Former lawyer Jackie Cawthra, ­previously at Denton Wilde Sapte, was also faced with the dilemma of ­carving out a legal career or following a dream.

Cawthra had always been interested in fashion and design but after studying law at Newcastle decided she should follow the arguably more sensible route and become a lawyer. But before committing to studying her LPC at the College of Law, Cawthra took a year out in Spain, sparking her professional love affair with designing handbags.

“I’ve always had a bit of a passion for a well-made handbag but found that, in the UK, there were two options: highly expensive designer-label bags, where you’re paying for a name, and the standard black and brown bags, which were everywhere,” she explains. “In Madrid, on the other hand, it was handbags galore – all different shapes, sizes and colours. My year there really stoked my ­passion for the well-designed bag.”

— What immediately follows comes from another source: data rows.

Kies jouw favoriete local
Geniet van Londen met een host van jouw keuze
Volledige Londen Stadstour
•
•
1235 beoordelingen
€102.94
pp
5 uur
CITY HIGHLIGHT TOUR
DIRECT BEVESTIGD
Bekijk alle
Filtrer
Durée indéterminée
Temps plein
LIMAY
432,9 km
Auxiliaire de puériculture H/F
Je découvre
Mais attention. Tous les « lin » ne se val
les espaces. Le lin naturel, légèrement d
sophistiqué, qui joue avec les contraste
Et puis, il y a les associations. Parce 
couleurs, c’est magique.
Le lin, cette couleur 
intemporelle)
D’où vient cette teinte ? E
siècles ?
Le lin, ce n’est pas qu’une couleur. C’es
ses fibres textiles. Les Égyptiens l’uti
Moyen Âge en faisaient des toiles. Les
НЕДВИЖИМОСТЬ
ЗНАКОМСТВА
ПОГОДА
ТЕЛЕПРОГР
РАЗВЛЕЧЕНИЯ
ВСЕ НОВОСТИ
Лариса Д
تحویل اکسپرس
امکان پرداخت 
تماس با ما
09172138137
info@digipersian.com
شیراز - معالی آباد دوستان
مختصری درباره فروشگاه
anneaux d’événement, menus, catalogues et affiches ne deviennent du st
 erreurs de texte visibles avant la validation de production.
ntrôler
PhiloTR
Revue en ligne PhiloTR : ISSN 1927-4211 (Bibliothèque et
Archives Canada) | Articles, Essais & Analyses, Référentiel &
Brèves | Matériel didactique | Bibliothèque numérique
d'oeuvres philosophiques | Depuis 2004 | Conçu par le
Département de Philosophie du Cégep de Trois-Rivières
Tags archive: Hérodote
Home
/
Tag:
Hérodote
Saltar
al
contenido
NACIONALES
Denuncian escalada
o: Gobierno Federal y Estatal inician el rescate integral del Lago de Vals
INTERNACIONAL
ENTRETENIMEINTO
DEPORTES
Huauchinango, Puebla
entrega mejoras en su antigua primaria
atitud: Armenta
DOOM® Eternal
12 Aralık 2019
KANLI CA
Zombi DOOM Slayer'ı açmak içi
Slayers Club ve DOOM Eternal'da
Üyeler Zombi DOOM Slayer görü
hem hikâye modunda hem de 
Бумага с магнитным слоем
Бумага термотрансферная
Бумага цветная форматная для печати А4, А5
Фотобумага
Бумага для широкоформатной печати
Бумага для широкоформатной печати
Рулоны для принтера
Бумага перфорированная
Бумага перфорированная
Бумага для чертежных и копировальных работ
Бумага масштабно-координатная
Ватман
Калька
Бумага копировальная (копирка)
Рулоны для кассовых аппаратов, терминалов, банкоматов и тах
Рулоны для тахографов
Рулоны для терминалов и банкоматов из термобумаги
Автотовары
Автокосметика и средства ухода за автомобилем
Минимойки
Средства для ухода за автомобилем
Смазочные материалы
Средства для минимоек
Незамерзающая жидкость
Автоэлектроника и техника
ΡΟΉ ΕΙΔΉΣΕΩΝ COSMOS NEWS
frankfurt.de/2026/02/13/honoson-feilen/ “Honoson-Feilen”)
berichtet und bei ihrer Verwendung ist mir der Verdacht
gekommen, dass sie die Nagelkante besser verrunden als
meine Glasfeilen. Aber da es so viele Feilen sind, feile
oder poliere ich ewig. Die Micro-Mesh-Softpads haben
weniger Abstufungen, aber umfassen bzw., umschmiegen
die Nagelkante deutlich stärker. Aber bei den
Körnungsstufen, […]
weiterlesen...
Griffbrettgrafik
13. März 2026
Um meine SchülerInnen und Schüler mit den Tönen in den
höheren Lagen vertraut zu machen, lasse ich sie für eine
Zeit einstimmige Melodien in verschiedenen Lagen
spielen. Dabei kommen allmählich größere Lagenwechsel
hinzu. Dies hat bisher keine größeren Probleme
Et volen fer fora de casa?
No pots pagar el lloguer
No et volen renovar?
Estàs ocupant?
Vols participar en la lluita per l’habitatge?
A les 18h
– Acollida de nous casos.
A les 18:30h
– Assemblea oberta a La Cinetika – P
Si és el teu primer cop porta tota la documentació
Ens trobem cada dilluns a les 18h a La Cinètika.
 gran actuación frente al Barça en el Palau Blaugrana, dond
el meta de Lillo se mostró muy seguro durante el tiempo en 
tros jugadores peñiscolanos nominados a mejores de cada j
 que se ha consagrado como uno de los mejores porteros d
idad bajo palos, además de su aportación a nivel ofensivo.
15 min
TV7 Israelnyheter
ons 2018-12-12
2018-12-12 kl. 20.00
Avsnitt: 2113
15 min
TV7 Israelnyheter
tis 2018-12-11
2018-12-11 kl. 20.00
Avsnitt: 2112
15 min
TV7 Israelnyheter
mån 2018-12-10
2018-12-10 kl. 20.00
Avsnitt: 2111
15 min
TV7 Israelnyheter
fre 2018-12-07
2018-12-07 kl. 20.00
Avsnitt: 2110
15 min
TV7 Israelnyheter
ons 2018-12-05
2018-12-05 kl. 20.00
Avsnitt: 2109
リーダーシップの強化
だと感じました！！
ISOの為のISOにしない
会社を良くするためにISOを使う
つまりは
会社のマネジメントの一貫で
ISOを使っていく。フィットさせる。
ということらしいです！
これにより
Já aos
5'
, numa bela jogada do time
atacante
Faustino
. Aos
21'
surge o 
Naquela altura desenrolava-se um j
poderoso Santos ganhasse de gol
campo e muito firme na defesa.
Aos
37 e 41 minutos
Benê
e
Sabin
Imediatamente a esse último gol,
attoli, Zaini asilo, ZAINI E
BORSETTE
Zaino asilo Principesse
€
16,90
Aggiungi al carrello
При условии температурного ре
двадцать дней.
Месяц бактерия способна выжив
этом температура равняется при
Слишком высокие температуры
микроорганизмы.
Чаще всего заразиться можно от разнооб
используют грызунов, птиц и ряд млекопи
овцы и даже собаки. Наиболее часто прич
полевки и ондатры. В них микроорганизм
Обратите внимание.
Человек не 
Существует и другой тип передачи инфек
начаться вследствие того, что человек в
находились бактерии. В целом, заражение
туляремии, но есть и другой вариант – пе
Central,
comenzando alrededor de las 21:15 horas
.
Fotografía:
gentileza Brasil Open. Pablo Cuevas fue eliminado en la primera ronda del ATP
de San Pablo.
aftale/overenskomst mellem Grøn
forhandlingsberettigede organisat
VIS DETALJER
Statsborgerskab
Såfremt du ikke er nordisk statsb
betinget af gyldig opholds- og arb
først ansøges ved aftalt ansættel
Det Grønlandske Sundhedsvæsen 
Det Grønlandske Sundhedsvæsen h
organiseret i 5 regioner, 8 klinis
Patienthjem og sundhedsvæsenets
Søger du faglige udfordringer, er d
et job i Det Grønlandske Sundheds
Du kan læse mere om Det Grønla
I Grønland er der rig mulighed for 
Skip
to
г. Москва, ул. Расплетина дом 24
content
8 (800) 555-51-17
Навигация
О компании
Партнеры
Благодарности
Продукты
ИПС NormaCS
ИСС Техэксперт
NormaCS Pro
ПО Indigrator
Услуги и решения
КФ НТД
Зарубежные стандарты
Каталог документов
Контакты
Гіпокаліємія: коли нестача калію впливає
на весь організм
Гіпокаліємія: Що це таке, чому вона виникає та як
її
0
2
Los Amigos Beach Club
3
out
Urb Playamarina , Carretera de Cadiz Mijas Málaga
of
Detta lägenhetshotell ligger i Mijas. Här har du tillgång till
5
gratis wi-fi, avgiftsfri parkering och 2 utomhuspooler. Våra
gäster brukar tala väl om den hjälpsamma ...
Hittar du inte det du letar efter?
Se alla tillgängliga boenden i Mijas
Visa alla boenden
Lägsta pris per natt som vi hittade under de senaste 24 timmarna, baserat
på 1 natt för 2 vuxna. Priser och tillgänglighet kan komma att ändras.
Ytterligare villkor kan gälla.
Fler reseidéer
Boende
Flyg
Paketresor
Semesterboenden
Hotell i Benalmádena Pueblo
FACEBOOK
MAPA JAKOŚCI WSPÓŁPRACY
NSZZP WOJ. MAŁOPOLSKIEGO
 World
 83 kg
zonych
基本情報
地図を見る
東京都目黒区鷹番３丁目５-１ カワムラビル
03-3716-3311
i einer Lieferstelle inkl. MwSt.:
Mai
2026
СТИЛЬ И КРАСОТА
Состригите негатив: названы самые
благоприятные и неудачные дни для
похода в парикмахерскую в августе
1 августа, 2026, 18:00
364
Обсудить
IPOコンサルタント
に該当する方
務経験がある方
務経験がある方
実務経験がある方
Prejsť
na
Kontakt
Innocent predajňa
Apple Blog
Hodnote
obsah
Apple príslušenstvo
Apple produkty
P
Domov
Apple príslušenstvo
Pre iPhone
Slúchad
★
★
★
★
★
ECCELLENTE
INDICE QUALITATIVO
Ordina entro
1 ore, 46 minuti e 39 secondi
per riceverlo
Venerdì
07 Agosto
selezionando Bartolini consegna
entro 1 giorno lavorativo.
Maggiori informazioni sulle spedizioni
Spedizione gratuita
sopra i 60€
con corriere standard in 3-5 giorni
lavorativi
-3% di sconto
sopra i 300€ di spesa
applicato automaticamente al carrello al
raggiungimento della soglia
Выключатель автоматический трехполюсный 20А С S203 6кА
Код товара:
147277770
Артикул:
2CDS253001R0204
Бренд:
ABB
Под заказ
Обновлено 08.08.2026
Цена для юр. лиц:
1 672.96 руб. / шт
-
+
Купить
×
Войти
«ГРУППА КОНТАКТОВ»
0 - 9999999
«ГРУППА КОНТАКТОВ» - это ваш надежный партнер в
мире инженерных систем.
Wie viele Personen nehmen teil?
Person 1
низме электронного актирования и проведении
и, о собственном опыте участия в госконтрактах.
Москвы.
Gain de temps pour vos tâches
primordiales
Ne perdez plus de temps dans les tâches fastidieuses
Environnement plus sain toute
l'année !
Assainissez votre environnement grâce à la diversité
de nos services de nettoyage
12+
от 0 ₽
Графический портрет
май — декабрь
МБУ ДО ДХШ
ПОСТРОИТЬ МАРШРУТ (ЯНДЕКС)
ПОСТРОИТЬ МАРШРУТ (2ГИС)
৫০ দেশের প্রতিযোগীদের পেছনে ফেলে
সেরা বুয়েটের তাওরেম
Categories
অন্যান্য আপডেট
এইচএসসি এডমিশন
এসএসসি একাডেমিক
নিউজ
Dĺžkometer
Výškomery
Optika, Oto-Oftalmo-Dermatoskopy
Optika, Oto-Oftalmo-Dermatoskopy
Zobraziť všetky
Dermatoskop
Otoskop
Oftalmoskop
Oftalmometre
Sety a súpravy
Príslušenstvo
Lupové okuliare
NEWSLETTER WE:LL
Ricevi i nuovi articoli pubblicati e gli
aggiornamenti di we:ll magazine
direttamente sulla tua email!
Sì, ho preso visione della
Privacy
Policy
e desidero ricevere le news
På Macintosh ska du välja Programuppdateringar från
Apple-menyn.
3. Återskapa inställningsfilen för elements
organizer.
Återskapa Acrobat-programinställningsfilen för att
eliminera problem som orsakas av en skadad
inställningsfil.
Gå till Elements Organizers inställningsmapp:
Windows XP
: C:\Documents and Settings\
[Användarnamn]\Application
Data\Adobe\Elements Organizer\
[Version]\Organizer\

So while Cawthra was a trainee at Dentons, handbags became her hobby. Her time in Spain had given her some contacts in the fashion business and, most importantly, at a factory that made handbags. And, after some persistent pestering, she got a factory to make her designs.

“I had no design experience whatsoever, but I was able to work off their standard design templates and sketch out how I wanted to tweak them,” Cawthra says. “I had to pay them to make the bags, of course, but we’re talking about a few thousand pounds, so I was able to use money from my trainee salary rather than having to borrow anything.”

She then managed to secure meetings with Liberty and Selfridges, but they would not take a risk on her.

“I tried not to be disheartened but it did look like it was destined to remain nothing more than a hobby. Then one day I walked past a shop on the King’s Road and introduced myself to the owner who agreed to sell them, and before long they were flying off the shelves,” she says.

After this initial success Cawthra decided to leave her career in law and pursue designing her new handbag label, Belen Echandia.

“It was difficult. No one really got it. I was about to qualify as a lawyer at a great firm in the City – what more could I want? On the other hand, I’d worked so hard to get my handbags on the shelves and the few that I had produced had sold quickly. I didn’t want to give that up,” she says.

Since leaving Dentons Cawthra’s handbag business has gone from strength to strength, with orders coming in from around the world.

But is following your dream really as possible as Cawthra, Fordham and Rooney make out? Apparently it is all down to personal belief and ­determination.

“If you’ve got an idea you should give it a go,” Cawthra insists. ­”Ultimately, you’ve got to believe in yourself. Sorry, it’s corny, but true. You’ve got to be incredibly persistent and never give up.”